ACTIVITY
Among the entries that follow, find every line with the word "input" and copy it.
++++ PROVIDED ENTRIES
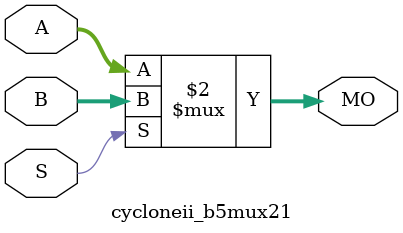
<source format=v>
module cycloneii_b5mux21 (MO, A, B, S);
   input [4:0] A, B;
   input       S;
   output [4:0] MO; 
   assign MO = (S == 1) ? B : A; 
endmodule
</source>
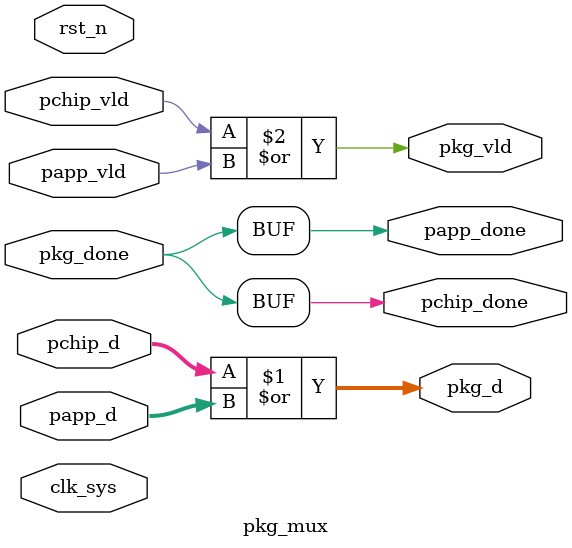
<source format=v>

module pkg_mux(
//pkg data
pkg_d,
pkg_vld,
pkg_done,
//pchip data
pchip_d,
pchip_vld,
pchip_done,
//papp data
papp_d,
papp_vld,
papp_done,
//clk rst
clk_sys,
rst_n
);
//pkg data
output [15:0]	pkg_d;
output				pkg_vld;
input					pkg_done;
//pchip data
input [15:0]pchip_d;
input				pchip_vld;
output			pchip_done;
//papp data
input [15:0]papp_d;
input				papp_vld;
output			papp_done;
//clk rst
input clk_sys;
input rst_n;
//-----------------------------
//-----------------------------

//pkg data
wire [15:0]	pkg_d;
wire				pkg_vld;
assign pkg_d = pchip_d | papp_d;
assign pkg_vld = pchip_vld | papp_vld;


wire pchip_done = pkg_done;
wire papp_done  = pkg_done;


endmodule

</source>
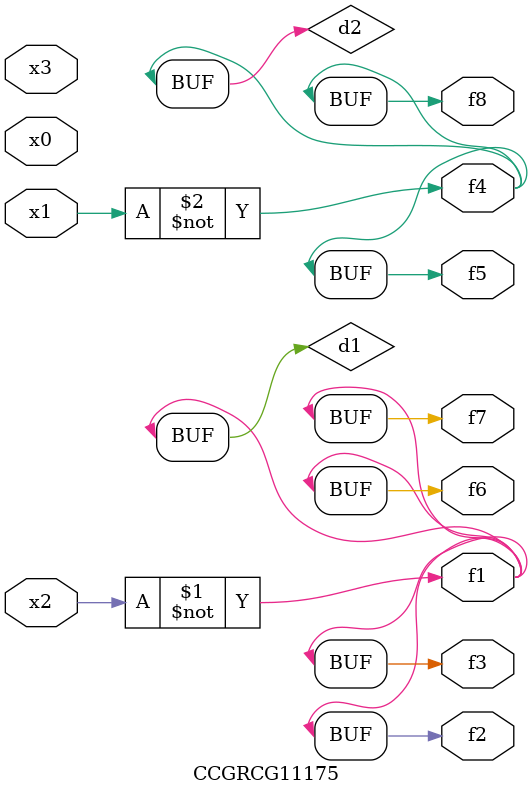
<source format=v>
module CCGRCG11175(
	input x0, x1, x2, x3,
	output f1, f2, f3, f4, f5, f6, f7, f8
);

	wire d1, d2;

	xnor (d1, x2);
	not (d2, x1);
	assign f1 = d1;
	assign f2 = d1;
	assign f3 = d1;
	assign f4 = d2;
	assign f5 = d2;
	assign f6 = d1;
	assign f7 = d1;
	assign f8 = d2;
endmodule

</source>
++++++++
SOLUTION TO THE EXERCISE
   input [4:0] A, B;
   input       S;
input					pkg_done;
input [15:0]pchip_d;
input				pchip_vld;
input [15:0]papp_d;
input				papp_vld;
input clk_sys;
input rst_n;
	input x0, x1, x2, x3,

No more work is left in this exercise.